Among the flaws Califf mentioned in our current healthcare system are that a high percentage of decisions are not supported by evidence and that healthcare disparities are getting worse. “COVID has shined a spotlight on the disparities we have,” he said.
The current research paradigm is too slow, too expensive and not reliable and doesn’t answer questions that matter most to patients. He said in some cases the expertise in doing clinical trials at our best health systems is less about designing trials to solve important questions and more about optimizing profitability. “The NIH Collaboratory and PCORnet have made progress on these issues,” he said, “but not enough at this point.”
But when COVID came along, he added, many regulatory and data-sharing obstacles to gathering real-world evidence vanished because the need for answers is so great. We went from talking about this to things happening at speeds that were previously unimaginable.” Califf said a great example is the PCORI-funded Healthcare Worker Exposure Response and Outcomes (HERO) registry research program to engage healthcare workers so researchers can understand their physical and emotional health status or gauge interest in addressing the COVID-19 pandemic or facilitate their enrollment into future studies. He noted that the project went from idea to roll-out in one month. “In the normal era of randomized trials, that would have been years in the planning.” This is the type of quickly organized project envisioned when PCORI invested in the PCORnet National Patient-Centered Clinical Research Network. Healthcare workers eligible for the HERO-HCQ trial will work at one of the 40 PCORnet sites participating in the trial.
Another example he mentioned is the UK’s RECOVERY trial examining experimental drugs as potential treatments for Covid-19. Being conducted by the University of Oxford, it involves data from more than 130 NHS hospitals across the country.
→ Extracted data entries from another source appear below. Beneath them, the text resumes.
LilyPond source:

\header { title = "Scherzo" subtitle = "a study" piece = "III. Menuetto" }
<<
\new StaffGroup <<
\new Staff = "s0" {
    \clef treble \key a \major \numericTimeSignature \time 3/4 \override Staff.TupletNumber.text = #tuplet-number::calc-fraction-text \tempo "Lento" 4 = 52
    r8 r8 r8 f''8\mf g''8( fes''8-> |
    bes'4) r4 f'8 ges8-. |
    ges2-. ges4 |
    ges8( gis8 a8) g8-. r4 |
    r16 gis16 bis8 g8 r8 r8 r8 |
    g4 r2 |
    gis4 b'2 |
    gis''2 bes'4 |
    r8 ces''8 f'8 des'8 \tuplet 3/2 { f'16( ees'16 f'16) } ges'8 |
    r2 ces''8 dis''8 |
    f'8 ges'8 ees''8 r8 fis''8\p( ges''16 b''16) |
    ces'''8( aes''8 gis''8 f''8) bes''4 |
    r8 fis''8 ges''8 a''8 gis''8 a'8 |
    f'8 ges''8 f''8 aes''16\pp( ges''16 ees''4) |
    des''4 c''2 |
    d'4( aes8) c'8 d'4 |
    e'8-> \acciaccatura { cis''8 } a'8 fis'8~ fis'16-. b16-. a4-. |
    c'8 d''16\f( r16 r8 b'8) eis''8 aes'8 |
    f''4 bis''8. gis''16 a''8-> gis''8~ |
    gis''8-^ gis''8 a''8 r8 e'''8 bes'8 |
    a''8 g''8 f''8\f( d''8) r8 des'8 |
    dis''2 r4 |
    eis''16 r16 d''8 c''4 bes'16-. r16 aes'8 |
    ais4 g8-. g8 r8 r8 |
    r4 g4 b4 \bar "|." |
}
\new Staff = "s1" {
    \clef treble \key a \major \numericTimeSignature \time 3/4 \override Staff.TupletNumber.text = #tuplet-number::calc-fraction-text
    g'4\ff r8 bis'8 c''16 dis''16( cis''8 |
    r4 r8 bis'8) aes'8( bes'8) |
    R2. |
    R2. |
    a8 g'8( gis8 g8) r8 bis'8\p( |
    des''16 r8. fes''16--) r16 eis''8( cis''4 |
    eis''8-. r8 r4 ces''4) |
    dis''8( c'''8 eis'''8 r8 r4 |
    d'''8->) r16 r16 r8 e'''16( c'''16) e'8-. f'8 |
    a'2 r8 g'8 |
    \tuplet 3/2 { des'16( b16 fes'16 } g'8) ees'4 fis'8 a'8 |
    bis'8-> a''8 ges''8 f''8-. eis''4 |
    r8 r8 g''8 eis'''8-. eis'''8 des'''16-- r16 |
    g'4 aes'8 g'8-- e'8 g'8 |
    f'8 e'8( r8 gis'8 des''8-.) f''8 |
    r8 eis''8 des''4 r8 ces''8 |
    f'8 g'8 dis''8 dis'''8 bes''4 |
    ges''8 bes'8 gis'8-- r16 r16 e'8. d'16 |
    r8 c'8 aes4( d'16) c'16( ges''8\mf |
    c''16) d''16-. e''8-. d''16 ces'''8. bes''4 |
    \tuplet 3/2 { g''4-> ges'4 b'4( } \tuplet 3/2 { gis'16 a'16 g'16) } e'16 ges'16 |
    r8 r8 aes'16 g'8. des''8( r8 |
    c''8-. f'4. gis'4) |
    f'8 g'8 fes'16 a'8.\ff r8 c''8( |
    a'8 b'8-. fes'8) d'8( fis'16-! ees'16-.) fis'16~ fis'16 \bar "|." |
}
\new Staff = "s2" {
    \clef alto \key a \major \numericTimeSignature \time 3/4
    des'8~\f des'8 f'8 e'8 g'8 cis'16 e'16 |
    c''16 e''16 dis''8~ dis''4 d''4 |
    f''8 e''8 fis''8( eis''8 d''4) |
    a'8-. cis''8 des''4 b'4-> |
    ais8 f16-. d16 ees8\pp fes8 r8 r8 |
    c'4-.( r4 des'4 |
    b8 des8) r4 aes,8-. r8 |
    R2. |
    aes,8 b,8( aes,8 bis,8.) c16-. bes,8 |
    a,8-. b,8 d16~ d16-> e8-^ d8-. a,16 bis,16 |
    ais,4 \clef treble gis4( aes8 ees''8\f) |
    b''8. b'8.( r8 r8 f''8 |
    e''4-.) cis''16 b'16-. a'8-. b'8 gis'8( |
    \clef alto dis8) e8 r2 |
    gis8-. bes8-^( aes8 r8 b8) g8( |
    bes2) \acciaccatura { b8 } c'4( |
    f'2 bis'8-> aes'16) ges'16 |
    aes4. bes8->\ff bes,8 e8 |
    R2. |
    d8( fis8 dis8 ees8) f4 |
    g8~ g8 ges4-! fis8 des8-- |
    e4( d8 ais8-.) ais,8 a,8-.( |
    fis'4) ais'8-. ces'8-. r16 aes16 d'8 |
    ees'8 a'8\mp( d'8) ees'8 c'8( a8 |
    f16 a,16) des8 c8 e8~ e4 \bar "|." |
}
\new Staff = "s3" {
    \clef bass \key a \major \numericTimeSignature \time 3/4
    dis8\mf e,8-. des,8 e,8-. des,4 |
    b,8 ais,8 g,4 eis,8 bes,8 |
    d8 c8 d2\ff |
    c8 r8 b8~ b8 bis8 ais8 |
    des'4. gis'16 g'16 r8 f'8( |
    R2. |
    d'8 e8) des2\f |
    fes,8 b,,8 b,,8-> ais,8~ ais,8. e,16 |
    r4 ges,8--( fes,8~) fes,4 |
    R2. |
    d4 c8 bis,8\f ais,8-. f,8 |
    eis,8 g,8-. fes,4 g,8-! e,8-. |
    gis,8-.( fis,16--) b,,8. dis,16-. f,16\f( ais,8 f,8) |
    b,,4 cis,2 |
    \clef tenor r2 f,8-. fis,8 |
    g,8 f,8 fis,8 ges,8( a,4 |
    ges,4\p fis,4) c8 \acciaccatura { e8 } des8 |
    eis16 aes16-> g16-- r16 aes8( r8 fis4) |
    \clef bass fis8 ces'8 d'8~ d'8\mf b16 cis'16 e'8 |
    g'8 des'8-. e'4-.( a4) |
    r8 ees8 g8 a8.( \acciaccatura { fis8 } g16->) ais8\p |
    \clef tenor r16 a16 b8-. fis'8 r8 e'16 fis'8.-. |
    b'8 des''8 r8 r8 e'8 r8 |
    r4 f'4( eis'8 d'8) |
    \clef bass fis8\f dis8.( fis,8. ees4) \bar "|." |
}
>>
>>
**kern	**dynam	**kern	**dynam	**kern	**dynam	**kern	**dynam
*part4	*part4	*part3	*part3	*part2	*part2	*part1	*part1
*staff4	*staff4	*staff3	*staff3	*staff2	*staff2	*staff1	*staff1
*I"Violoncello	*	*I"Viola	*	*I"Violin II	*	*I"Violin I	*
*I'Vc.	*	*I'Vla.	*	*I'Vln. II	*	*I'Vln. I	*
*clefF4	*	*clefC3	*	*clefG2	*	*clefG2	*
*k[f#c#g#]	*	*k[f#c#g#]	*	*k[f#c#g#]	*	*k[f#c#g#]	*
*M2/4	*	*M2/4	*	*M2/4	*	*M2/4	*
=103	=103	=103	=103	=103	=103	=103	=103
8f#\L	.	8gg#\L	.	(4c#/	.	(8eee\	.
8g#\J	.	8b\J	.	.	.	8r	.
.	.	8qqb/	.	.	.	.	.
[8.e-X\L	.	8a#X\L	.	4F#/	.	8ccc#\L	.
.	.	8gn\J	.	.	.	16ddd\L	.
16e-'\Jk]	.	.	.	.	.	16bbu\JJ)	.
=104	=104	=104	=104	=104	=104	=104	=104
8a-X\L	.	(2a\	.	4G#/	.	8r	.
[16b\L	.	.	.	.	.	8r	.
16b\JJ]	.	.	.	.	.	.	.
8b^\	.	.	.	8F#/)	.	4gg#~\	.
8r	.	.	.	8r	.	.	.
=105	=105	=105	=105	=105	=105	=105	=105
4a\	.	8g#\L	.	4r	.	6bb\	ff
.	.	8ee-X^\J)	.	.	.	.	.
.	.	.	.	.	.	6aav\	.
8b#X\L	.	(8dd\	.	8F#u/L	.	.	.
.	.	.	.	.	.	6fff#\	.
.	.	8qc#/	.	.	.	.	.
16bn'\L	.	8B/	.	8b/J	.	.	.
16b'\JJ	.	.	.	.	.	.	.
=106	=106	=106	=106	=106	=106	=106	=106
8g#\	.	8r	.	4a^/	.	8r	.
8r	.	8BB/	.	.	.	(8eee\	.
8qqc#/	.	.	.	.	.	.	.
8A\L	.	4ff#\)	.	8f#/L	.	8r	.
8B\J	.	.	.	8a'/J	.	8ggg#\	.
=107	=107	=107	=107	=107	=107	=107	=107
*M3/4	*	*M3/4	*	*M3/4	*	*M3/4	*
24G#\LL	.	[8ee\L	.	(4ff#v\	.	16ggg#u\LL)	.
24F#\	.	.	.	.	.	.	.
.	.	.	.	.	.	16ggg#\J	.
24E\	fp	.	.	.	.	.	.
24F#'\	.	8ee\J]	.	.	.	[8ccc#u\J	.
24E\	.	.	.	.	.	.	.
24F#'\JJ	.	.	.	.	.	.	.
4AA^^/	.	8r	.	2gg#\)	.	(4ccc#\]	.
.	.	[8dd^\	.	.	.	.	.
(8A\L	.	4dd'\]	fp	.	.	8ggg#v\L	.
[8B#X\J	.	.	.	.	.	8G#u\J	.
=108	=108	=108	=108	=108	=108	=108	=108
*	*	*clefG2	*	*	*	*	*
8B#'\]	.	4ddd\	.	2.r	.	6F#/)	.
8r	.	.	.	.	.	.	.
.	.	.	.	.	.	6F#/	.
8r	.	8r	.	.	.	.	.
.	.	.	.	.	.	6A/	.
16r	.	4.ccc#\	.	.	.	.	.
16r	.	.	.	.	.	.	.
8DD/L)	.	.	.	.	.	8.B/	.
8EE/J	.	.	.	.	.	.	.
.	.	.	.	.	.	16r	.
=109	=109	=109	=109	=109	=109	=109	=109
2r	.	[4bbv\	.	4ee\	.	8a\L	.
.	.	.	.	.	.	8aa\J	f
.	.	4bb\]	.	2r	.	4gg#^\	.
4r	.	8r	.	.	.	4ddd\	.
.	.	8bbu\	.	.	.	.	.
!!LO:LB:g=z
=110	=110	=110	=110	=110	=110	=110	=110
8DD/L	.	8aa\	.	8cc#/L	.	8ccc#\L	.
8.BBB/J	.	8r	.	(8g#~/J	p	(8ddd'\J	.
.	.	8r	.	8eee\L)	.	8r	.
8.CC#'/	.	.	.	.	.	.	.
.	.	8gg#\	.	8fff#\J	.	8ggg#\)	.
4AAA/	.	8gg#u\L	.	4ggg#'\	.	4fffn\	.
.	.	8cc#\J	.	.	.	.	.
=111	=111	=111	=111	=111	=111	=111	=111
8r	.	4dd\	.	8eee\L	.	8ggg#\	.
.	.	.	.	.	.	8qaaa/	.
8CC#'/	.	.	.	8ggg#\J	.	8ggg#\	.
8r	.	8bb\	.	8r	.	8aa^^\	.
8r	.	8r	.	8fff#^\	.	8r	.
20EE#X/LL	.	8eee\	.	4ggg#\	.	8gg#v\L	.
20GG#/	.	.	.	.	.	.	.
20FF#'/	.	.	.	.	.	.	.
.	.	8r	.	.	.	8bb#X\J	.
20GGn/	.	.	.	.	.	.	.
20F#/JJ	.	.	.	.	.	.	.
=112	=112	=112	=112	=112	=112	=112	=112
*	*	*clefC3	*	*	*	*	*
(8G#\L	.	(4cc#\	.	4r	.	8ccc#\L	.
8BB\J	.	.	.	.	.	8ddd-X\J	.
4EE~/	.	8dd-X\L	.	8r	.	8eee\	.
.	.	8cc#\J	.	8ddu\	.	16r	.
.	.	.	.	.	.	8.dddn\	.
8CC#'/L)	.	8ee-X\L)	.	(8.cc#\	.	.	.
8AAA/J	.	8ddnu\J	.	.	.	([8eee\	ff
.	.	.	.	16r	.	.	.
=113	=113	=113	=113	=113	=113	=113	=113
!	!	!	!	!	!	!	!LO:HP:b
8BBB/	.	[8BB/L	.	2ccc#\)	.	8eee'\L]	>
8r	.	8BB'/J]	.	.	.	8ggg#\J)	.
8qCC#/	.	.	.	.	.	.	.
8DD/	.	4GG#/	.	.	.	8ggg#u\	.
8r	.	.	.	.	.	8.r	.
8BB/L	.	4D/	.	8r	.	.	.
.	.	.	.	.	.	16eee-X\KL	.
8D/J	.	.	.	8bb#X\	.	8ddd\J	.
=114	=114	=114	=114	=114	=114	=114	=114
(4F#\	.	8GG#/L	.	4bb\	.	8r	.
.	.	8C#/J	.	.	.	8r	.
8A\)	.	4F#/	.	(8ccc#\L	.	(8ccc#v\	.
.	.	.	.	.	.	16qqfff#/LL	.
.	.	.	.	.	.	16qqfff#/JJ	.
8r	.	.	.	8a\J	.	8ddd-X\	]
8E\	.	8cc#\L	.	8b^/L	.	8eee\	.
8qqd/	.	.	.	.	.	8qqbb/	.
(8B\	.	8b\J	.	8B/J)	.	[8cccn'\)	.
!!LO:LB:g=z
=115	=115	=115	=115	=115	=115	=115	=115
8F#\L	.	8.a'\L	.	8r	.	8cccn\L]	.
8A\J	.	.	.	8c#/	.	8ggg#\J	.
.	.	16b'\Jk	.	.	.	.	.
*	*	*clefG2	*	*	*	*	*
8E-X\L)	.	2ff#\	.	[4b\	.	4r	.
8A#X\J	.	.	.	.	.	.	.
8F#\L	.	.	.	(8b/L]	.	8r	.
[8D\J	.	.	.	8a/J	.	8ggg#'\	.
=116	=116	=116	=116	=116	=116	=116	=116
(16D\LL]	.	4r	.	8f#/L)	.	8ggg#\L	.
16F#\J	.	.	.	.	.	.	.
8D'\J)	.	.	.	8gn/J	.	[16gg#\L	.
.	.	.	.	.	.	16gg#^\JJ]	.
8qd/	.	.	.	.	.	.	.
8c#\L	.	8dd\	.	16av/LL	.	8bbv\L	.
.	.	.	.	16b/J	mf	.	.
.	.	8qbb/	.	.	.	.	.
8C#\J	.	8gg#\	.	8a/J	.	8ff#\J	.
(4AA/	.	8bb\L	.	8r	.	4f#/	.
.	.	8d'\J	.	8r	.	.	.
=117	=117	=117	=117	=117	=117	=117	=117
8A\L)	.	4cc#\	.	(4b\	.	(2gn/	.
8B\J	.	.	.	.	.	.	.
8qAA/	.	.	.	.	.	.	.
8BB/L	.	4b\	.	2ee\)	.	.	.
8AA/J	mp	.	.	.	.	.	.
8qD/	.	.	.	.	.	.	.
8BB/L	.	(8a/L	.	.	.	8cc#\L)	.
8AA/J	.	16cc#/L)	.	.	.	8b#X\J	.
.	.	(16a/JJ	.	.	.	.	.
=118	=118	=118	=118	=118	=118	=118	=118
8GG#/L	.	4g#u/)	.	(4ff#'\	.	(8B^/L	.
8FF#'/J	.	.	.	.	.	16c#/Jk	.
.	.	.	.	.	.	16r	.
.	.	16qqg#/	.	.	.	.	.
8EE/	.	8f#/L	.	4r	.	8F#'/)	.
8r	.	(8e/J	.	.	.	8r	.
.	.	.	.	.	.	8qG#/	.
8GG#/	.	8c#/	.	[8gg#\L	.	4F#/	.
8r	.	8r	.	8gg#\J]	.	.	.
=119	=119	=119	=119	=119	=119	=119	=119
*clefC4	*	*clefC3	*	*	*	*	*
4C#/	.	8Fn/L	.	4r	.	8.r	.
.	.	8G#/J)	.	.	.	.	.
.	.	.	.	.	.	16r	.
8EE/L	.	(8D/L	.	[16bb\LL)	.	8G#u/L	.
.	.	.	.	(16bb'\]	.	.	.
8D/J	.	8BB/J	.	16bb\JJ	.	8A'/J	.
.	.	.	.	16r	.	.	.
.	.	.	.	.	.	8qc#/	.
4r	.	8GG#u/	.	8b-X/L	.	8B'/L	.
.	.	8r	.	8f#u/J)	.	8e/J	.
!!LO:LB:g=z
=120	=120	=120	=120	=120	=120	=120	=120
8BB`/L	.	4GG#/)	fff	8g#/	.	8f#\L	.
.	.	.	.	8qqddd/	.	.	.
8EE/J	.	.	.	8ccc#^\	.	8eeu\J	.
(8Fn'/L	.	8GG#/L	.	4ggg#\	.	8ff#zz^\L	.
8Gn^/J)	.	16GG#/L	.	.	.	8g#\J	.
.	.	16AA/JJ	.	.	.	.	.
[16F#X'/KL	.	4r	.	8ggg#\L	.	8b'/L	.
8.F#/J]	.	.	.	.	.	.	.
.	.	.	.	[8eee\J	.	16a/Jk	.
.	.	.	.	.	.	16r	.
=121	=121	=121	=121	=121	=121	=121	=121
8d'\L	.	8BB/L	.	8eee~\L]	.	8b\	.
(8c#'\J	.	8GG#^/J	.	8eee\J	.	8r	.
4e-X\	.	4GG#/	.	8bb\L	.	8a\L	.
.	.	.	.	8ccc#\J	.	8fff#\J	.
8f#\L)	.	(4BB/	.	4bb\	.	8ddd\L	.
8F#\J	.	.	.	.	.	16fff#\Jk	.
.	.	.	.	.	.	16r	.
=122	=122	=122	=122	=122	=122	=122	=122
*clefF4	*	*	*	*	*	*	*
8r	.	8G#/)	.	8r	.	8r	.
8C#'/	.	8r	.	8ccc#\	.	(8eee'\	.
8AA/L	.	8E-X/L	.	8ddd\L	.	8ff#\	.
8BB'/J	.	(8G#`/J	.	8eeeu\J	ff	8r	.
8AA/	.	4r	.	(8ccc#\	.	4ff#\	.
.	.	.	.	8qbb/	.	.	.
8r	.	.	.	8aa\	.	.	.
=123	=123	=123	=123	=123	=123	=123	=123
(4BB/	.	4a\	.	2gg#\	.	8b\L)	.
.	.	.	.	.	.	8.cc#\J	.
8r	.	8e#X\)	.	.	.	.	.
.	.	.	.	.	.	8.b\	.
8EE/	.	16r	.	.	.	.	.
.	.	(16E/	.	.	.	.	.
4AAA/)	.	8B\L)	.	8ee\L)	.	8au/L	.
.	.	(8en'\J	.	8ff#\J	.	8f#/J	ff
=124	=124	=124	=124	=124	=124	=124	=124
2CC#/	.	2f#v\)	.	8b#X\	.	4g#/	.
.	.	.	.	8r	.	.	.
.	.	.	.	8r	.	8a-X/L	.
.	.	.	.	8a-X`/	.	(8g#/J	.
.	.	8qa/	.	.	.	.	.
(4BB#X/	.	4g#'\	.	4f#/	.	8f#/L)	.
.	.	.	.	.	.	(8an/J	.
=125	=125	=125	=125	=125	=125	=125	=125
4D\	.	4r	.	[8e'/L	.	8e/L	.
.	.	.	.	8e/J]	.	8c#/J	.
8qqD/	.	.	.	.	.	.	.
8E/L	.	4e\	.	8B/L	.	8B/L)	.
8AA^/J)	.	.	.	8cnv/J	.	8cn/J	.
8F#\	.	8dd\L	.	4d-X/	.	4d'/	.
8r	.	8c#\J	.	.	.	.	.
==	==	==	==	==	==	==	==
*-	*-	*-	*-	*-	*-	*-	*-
Califf noted that the agreements around data that are being linked for RECOVERY in the UK were worked out over a weekend and the data are already flowing.
Califf concluded with what he perceives as some of the most important steps to move evidence generation in the right direction, including evaluating what has worked and what hasn’t worked in the changes that have been made in response to the crisis.
He would like to see the country devote a significant part of recovery funding to transition issues in evidence generation, especially at the interface of medicine and public health. “It will pave the way to having fewer disasters,” he said.
Califf suggested that research funding organizations should create methods for deciding which are the most important research questions to answer and then reward behavior that gets important questions answered quickly.
On the technical front, he said there should be more work to automate mapping of EHR data beyond individual systems, including general standards and specific terminology.
“The effective use of digital information — EHR, telehealth, apps and patient-reported outcomes —should free up effort to fix the human components that are holding us back,” he said.